Another winter weekend, another bout of citrus preserving.
First, citrus peels rubbed in sugar to extract oils and make an oleo saccharum, my favorite way to get flavor out of citrus. I tried both bergamot from Monterey Market and a mystery pomelo/citron hybrid(?) citrus from someone in our neighborhood. I was lazy about my usual careful cutting out of all pith inside the rind of the pomelo/citron since it didn’t taste especially bitter.
I also wanted to try making black lemons / black limes— both whole meyer lemons and bearss limes from the back yard trees, boiled in very salty water for 10 minutes, then put in a dehydrator whole for 3 days (rather than sun-drying them over a month as would be more traditional– our rainy Oakland winter wasn’t cooperating).
The result, surprisingly, was very dry (almost brittle) limes and lemons with glossy black interiors and a slightly funky taste– it will be interesting to see if they are dry enough to truly keep without spoiling and add flavor to stews and cous cous…
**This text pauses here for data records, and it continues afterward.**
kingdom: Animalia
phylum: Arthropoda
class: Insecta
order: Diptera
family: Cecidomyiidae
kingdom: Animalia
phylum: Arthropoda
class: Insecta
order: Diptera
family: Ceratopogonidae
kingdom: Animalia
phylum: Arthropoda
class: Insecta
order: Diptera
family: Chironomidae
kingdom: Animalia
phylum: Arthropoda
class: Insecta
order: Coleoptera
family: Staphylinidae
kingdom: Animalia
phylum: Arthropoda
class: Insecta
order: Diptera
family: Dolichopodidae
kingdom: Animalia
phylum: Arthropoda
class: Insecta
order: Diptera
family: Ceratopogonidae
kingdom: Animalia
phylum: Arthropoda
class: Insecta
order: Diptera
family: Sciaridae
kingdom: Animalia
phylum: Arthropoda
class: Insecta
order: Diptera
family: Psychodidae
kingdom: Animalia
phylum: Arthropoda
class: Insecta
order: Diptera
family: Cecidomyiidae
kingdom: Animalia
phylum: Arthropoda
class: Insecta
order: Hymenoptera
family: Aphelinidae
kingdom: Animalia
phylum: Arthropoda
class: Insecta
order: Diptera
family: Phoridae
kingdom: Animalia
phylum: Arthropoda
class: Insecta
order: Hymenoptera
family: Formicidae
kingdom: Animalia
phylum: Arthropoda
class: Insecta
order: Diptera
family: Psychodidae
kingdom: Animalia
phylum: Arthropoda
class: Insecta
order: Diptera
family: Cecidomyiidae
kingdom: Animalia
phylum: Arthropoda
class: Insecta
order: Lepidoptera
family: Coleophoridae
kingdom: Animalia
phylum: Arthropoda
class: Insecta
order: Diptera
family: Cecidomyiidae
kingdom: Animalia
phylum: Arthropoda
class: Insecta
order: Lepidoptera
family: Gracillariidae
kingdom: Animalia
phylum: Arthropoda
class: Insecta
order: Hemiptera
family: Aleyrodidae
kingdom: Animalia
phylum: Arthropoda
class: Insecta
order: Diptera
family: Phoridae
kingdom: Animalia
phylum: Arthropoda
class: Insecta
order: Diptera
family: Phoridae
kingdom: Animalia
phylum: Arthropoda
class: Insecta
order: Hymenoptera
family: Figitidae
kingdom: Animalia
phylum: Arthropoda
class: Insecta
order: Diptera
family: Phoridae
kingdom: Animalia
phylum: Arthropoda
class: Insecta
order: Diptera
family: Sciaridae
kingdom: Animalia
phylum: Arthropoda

Someone else gifted me some red and yellow rocoto peppers (capsicum pubescens), which were extremely hot but with a bit of fruitiness like a habanero. I dehydrated a few trays of them to grind into chili powder and filled another jar with them and a 4% sea salt solution, garlic, and mustard seed to see how they ferment:
The end result (including some whole limes packed in salt to make preserved limes, and a bergamot-rice vinegar shrub made from the oleo saccharum)–
Not shown, a “pomelocello” made with the pomelo/citron oleo saccharum, the juice, and cheap vodka.
Not bad for a weekend’s work. The dried rocoto pepper powder has already become a good go-to for chili, beans, and stew, and the bergamot-rice vinegar shrub makes a great non-alcoholic cocktail diluted about 1:6 with sparkling water.